WHAT TO WORK ON
Your answer should be an exact copy of the listing.

------ MATERIAL SHOWN

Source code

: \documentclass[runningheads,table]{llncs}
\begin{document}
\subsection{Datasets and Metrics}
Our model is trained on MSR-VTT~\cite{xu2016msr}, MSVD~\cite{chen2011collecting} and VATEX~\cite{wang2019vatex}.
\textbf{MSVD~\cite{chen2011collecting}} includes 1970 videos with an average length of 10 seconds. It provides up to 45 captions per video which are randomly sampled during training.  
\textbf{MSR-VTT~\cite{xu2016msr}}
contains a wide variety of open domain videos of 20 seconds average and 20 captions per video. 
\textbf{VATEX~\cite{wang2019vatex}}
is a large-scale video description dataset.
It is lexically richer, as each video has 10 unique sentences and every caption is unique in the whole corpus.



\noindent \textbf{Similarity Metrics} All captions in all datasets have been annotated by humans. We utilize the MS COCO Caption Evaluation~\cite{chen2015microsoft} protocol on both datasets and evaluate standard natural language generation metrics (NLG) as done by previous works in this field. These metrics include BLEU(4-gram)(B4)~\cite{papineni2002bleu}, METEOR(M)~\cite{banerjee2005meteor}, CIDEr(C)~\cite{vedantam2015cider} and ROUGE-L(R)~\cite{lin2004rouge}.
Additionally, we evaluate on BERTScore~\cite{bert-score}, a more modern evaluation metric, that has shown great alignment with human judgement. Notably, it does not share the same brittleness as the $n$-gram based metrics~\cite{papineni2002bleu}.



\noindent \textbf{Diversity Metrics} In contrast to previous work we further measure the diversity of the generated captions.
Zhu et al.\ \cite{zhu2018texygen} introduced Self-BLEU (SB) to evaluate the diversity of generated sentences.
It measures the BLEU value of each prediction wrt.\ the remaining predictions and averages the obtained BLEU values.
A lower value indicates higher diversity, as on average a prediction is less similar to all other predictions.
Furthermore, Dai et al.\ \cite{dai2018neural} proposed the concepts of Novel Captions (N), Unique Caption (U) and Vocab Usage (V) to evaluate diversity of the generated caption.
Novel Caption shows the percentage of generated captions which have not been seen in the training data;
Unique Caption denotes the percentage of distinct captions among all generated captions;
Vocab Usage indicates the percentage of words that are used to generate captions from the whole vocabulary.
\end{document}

------------

REPLY TO THE EXERCISE
Source code

: \documentclass[runningheads,table]{llncs}
\begin{document}
\subsection{Datasets and Metrics}
Our model is trained on MSR-VTT~\cite{xu2016msr}, MSVD~\cite{chen2011collecting} and VATEX~\cite{wang2019vatex}.
\textbf{MSVD~\cite{chen2011collecting}} includes 1970 videos with an average length of 10 seconds. It provides up to 45 captions per video which are randomly sampled during training.  
\textbf{MSR-VTT~\cite{xu2016msr}}
contains a wide variety of open domain videos of 20 seconds average and 20 captions per video. 
\textbf{VATEX~\cite{wang2019vatex}}
is a large-scale video description dataset.
It is lexically richer, as each video has 10 unique sentences and every caption is unique in the whole corpus.



\noindent \textbf{Similarity Metrics} All captions in all datasets have been annotated by humans. We utilize the MS COCO Caption Evaluation~\cite{chen2015microsoft} protocol on both datasets and evaluate standard natural language generation metrics (NLG) as done by previous works in this field. These metrics include BLEU(4-gram)(B4)~\cite{papineni2002bleu}, METEOR(M)~\cite{banerjee2005meteor}, CIDEr(C)~\cite{vedantam2015cider} and ROUGE-L(R)~\cite{lin2004rouge}.
Additionally, we evaluate on BERTScore~\cite{bert-score}, a more modern evaluation metric, that has shown great alignment with human judgement. Notably, it does not share the same brittleness as the $n$-gram based metrics~\cite{papineni2002bleu}.



\noindent \textbf{Diversity Metrics} In contrast to previous work we further measure the diversity of the generated captions.
Zhu et al.\ \cite{zhu2018texygen} introduced Self-BLEU (SB) to evaluate the diversity of generated sentences.
It measures the BLEU value of each prediction wrt.\ the remaining predictions and averages the obtained BLEU values.
A lower value indicates higher diversity, as on average a prediction is less similar to all other predictions.
Furthermore, Dai et al.\ \cite{dai2018neural} proposed the concepts of Novel Captions (N), Unique Caption (U) and Vocab Usage (V) to evaluate diversity of the generated caption.
Novel Caption shows the percentage of generated captions which have not been seen in the training data;
Unique Caption denotes the percentage of distinct captions among all generated captions;
Vocab Usage indicates the percentage of words that are used to generate captions from the whole vocabulary.
\end{document}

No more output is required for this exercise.